Abdul-Jalil was no doubt seeking to distance himself from the former
regime, demonstrate that he is independent from the West, and placate
Islamist elements in the Transitional National Council. It is
heartening that in recent council meetings, large majorities have
apparently coalesced around secular candidates, as opposed to
Islamists, for key transitional leadership positions.

Several Libyan officials have also denounced Qatari support for
Islamist groups. Rather than dictating the post-revolution agenda,
Libyan Islamists may be feeling sidelined enough to require a nod to
their conservative social agenda from the rest of the Transitional
National Council, in order to keep them on board.

Abdul-Jalil’s comments were so vague as to be practically meaningless.
However, they do reinforce the fact that Islamism generally promotes
misogynist attitudes, since his efforts to placate Islamists implied
restrictions on women’s rights. Indeed, wherever Islamists have seized
power, whether in Iran, northern Nigeria, Afghanistan, parts of
Pakistan, and Gaza, their exercise of power has immediately and
intently focused on restricting women’s rights.

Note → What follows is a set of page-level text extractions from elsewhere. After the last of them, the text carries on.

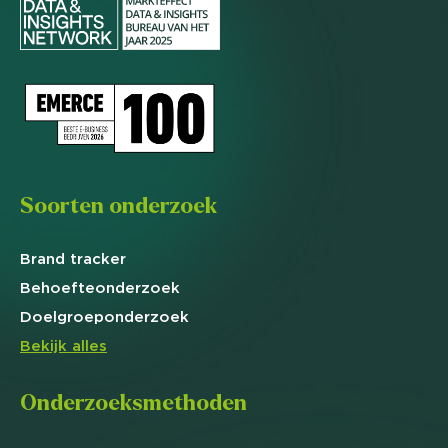
Soorten onderzoek
Brand
tracker
Behoefte
onderzoek
Doelgroep
onderzoek
Bekijk alles
Onderzoeksmethoden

This behavior ranges from the unspeakable, and thankfully rare,
practice of stoning women, largely in rural Iran, to the sexually
paranoid restrictions by Hamas on women smoking water pipes
(cigarettes are fine) or riding on the back of motorcycles. It really
does take a hyperactive pornographic imagination to read impropriety
into those latter acts.

Another serious concern is that some of the Arab world’s deposed
secular dictatorships held up their purported advocacy of women’s
issues as a false sign of progress, thereby tainting the agenda.

In Egypt, for example, the Mubarak regime was associated with efforts
to strongly discourage female genital mutilation. While this practice
has absolutely nothing to do with Islam, and is enforced as
enthusiastically by Egyptian Coptic Christians and some African
animists as by some Muslims, the Muslim Brotherhood was always in
practice opposed to official efforts to suppress it.

The Brotherhood’s official position is that female genital mutilation
is neither “halal” (required) nor “haram” (forbidden). Therefore, it
should be religiously permissible, and, indeed unobjectionable, from
their point of view for a government to outlaw it.

During the Mubarak era, the Muslim Brotherhood objected to the
distribution of leaflets calling female genital mutilation
“un-Islamic.” This suggests that the Brotherhood is more sympathetic
to genital mutilation than it cares to admit, or is more socially
conservative than its theological positions require. Efforts to
suppress this unspeakable atrocity will be difficult to resurrect in
the near future, as opposition to female genital mutilation is now
closely associated with the hated former regime, especially the former
first lady.

Conservatism the world over instinctively holds that tradition
contains wisdom. Even some American neoconservatives who originated on
the left like Irving Kristol eventually came to champion tradition for
its own sake.

Among contemporary Islamists, this impulse is compounded by the
tendency to privilege anything that has a chronological proximity to
the era of Revelation. This suggests that anything that happened in or
around the time of the Prophet Mohammed is, by definition, closer to
authentic and proper religious and social practice than anything that
emerged later. This, of course, derogates the overwhelming bulk of
Islamic civilization, not to mention much of contemporary Arab
culture.

Religious conservatism invariably focuses on social and sexual
control. Women are the most immediate targets and primary focus of the
authoritarianism of the religious right, wherever they may be. As
Islamists seem to be finally getting their chance at gaining a share
of power in the Arab world, the greatest and most immediate danger
they pose is to women’s rights. That is why it is up to everyone else,
including both secularists and religious moderates, to insist on the
introduction of inviolable constitutional principles protecting the
rights of individuals, women and minorities.

Socially conservative Arab parties have a right to participate in
government, but not to reduce women to second-class citizenship.